Die Verbraucherzentralen warnen vor so genannten Rückabwicklern von Lebensversicherungspolicen. Ihr Argument: Hohe Kosten, aber kaum ein Nutzen für den Verbraucher. Die Tatsache, dass Lebensversicherungskunden alten Verträgen widersprechen könnten, hat nach Aussage der Verbraucherschützer unseriöse Anbieter auf den Plan gerufen. Sie werben damit, die Kunden beim Wahrnehmen ihres Widerrufsrechts zu unterstützen. Im Rahmen des Projekts „Marktwächter Finanzen“ hat sich den Verbraucherzentralen zufolge gezeigt, dass diese Anbieter kaum einen Mehrwert für Versicherte bieten und daher gemieden werden sollten.

Unter bestimmten Voraussetzungen ist der Widerruf möglich
Zum Hintergrund: Wer zwischen dem 29. Juli 1995 und Ende 2007 eine private Kapitallebens- oder Rentenversicherung abgeschlossen hat, kann den Vertrag noch immer widerrufen, wenn die Anbieter nicht ausreichend über entsprechende Kundenrechte informiert hatten. Dies gilt sogar dann, wenn dieser bereits gekündigt wurde. Dies hatte der Bundesgerichtshof (BGH) im Mai 2014 entschieden (AZ: IV ZR 76/11) und im Juli 2015 mit einem weiteren Urteil (AZ: IV ZR 384/14) bekräftigt. Die Aachen Münchener Versicherung hatte Verfassungsbeschwerde eingelegt, die jedoch abgelehnt wurde. Anders als bei vielen Immobiliendarlehensverträgen gilt übrigens ein ‚ewiges’ Widerrufsrecht, das nicht an bestimmte Fristen gebunden ist.

Dienstleister behalten hohen Anteil des Mehrwerts ein
Von der Möglichkeit des späten Widerrufs solcher Versicherungsverträge versuchen Dienstleister zu profitieren, die Verbraucher zunächst mit einer kostenlosen Erstüberprüfung der Widerrufsbelehrung locken, heißt es von den Verbraucherzentralen. Sie vermitteln dann einen Anwalt, der nach der üblichen Gebührenordnung abrechnet und den Rechtsstreit mit der Versicherung führt. Fällt das Urteil zugunsten des Versicherten aus, verlangen diese Unternehmen einen Anteil am Mehrwert, der für den Kunden aufgrund des anerkannten Widerrufs erzielt wird. Schlimmstenfalls gehen nach Angaben der Verbraucherzentralen rund 50 Prozent der Rückzahlungen an die Dienstleistungsunternehmen.

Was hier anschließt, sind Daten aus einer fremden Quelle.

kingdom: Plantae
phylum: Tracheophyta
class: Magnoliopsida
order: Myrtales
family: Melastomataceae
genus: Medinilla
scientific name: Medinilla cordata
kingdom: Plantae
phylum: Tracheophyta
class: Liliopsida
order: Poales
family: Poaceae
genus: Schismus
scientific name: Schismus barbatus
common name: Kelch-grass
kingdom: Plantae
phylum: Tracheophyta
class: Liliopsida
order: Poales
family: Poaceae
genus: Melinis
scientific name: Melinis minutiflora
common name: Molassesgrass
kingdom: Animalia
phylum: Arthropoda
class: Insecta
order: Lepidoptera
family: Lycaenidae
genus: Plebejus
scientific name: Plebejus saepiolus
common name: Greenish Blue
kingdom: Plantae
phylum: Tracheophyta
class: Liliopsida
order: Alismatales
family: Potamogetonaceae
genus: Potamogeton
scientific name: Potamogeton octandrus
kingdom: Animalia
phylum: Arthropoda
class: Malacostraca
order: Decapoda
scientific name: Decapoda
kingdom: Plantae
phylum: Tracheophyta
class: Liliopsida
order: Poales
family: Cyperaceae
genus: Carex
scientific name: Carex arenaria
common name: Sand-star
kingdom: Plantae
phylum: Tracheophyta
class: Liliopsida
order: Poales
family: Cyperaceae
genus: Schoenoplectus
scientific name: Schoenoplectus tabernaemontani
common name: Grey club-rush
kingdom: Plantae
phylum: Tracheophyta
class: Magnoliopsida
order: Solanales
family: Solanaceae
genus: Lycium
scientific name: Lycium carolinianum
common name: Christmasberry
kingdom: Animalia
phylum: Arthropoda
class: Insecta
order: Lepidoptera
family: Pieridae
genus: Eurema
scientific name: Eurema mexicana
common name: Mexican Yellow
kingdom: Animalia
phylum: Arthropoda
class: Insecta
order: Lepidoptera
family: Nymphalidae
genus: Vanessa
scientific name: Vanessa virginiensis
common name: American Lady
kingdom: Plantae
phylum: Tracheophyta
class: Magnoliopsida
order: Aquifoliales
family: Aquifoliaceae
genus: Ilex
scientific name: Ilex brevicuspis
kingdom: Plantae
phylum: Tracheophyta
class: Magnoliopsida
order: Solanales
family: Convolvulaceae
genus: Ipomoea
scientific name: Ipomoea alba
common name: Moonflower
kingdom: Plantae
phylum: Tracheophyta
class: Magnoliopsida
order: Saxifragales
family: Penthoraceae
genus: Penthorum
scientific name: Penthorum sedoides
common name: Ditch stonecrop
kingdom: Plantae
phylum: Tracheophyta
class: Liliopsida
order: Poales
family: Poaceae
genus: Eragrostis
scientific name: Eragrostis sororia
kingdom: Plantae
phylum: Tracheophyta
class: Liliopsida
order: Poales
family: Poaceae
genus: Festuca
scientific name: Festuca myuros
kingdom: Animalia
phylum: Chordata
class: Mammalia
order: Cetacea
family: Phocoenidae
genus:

Widerruf kann auch ohne Dienstleister zum Erfolg führen
Aus Sicht der Marktwächter bringt das Einschalten solcher Dienstleister keinerlei Vorteile, sondern schmälert im Erfolgsfall ausschließlich die zurückgezahlte Summe. Es wird empfohlen, sich direkt an einen Anwalt zu wenden. Die Kosten für die Erstberatung werden dann mit dem Honorar verrechnet, das der Anwalt für seine Tätigkeit in Rechnung stellt. Um den Vertrag zunächst überprüfen zu lassen, können sich Versicherungskunden auch an die Verbraucherzentralen wenden. Auch unabhängige Versicherungsberater können eine Erstprüfung vornehmen.

Widerruf lohnt vor allem bei früh gekündigten Verträgen
Von Interesse ist der Widerruf für Verbraucher vor allem dann, wenn sie den Vertrag frühzeitig gekündigt hatten. Der Grund: In diesen Fällen ist der so genannte Rückkaufswert, der an den Kunden ausgezahlt wird, deutlich niedriger als die eingezahlte Summe, da die Abschlusskosten anfangs den Vertrag belasten und dem Verbraucher hohe Verluste bescheren. Ein Widerruf lohnt sich daher besonders, da die Rückzahlungssumme dann deutlich höher ausfällt. Dies liegt daran, dass der Vertrag rückabgewickelt wird und somit auch alle angefallenen Kosten erstattet werden.

Fiel der Rückkaufswert bei einer bereits erfolgten Kündigung hingegen nicht so niedrig aus, sollten Versicherte zunächst überlegen, ob das Fortführen des Vertrags nicht doch sinnvoll wäre. Die Policen aus der Zeit zwischen 1995 und 2007 punkten nämlich mit einer deutlich höheren Garantieverzinsung als Verträge jüngeren Datums. Seinerzeit lag der Zinssatz bei 2,75 und vier Prozent, zuletzt wurden Neuverträge mit 1,25 Prozent verzinst, bei Abschlüssen seit Anfang 2017 sind es nur noch 0,9 Prozent.